## To-do item
Below are some records; repeat them all exactly, minus the pictures.

## Change detection data
--- START ---
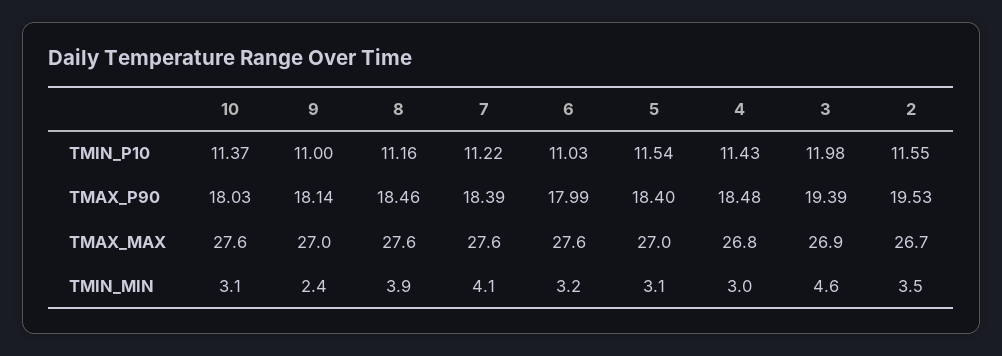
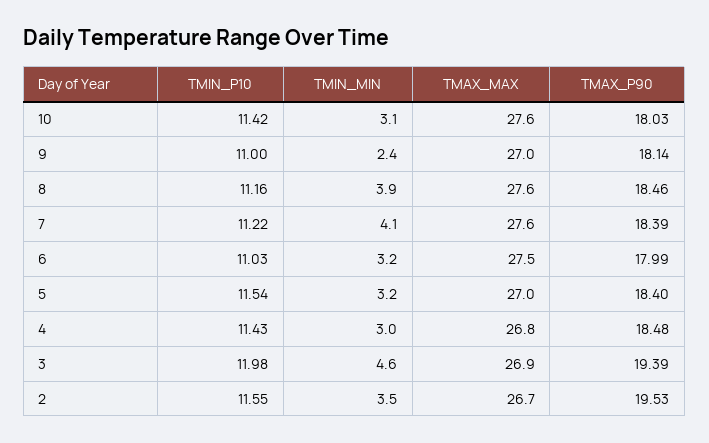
  {
    "10": {
-     "TMIN_P10": 11.37,
+     "TMIN_P10": 11.42,
      "TMAX_P90": 18.03,
      "TMAX_MAX": 27.6,
      "TMIN_MIN": 3.1
    },
    "9": {
      "TMIN_P10": 11,
      "TMAX_P90": 18.14,
      "TMAX_MAX": 27,
      "TMIN_MIN": 2.4
    },
    "8": {
      "TMIN_P10": 11.16,
      "TMAX_P90": 18.46,
      "TMAX_MAX": 27.6,
      "TMIN_MIN": 3.9
    },
    "7": {
      "TMIN_P10": 11.22,
      "TMAX_P90": 18.39,
      "TMAX_MAX": 27.6,
      "TMIN_MIN": 4.1
    },
    "6": {
      "TMIN_P10": 11.03,
      "TMAX_P90": 17.99,
-     "TMAX_MAX": 27.6,
+     "TMAX_MAX": 27.5,
      "TMIN_MIN": 3.2
    },
    "5": {
      "TMIN_P10": 11.54,
      "TMAX_P90": 18.4,
      "TMAX_MAX": 27,
-     "TMIN_MIN": 3.1
+     "TMIN_MIN": 3.2
    },
    "4": {
      "TMIN_P10": 11.43,
      "TMAX_P90": 18.48,
      "TMAX_MAX": 26.8,
      "TMIN_MIN": 3
    },
    "3": {
      "TMIN_P10": 11.98,
      "TMAX_P90": 19.39,
      "TMAX_MAX": 26.9,
      "TMIN_MIN": 4.6
    },
    "2": {
      "TMIN_P10": 11.55,
      "TMAX_P90": 19.53,
      "TMAX_MAX": 26.7,
      "TMIN_MIN": 3.5
    }
  }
--- END ---
## Response area
  {
    "10": {
-     "TMIN_P10": 11.37,
+     "TMIN_P10": 11.42,
      "TMAX_P90": 18.03,
      "TMAX_MAX": 27.6,
      "TMIN_MIN": 3.1
    },
    "9": {
      "TMIN_P10": 11,
      "TMAX_P90": 18.14,
      "TMAX_MAX": 27,
      "TMIN_MIN": 2.4
    },
    "8": {
      "TMIN_P10": 11.16,
      "TMAX_P90": 18.46,
      "TMAX_MAX": 27.6,
      "TMIN_MIN": 3.9
    },
    "7": {
      "TMIN_P10": 11.22,
      "TMAX_P90": 18.39,
      "TMAX_MAX": 27.6,
      "TMIN_MIN": 4.1
    },
    "6": {
      "TMIN_P10": 11.03,
      "TMAX_P90": 17.99,
-     "TMAX_MAX": 27.6,
+     "TMAX_MAX": 27.5,
      "TMIN_MIN": 3.2
    },
    "5": {
      "TMIN_P10": 11.54,
      "TMAX_P90": 18.4,
      "TMAX_MAX": 27,
-     "TMIN_MIN": 3.1
+     "TMIN_MIN": 3.2
    },
    "4": {
      "TMIN_P10": 11.43,
      "TMAX_P90": 18.48,
      "TMAX_MAX": 26.8,
      "TMIN_MIN": 3
    },
    "3": {
      "TMIN_P10": 11.98,
      "TMAX_P90": 19.39,
      "TMAX_MAX": 26.9,
      "TMIN_MIN": 4.6
    },
    "2": {
      "TMIN_P10": 11.55,
      "TMAX_P90": 19.53,
      "TMAX_MAX": 26.7,
      "TMIN_MIN": 3.5
    }
  }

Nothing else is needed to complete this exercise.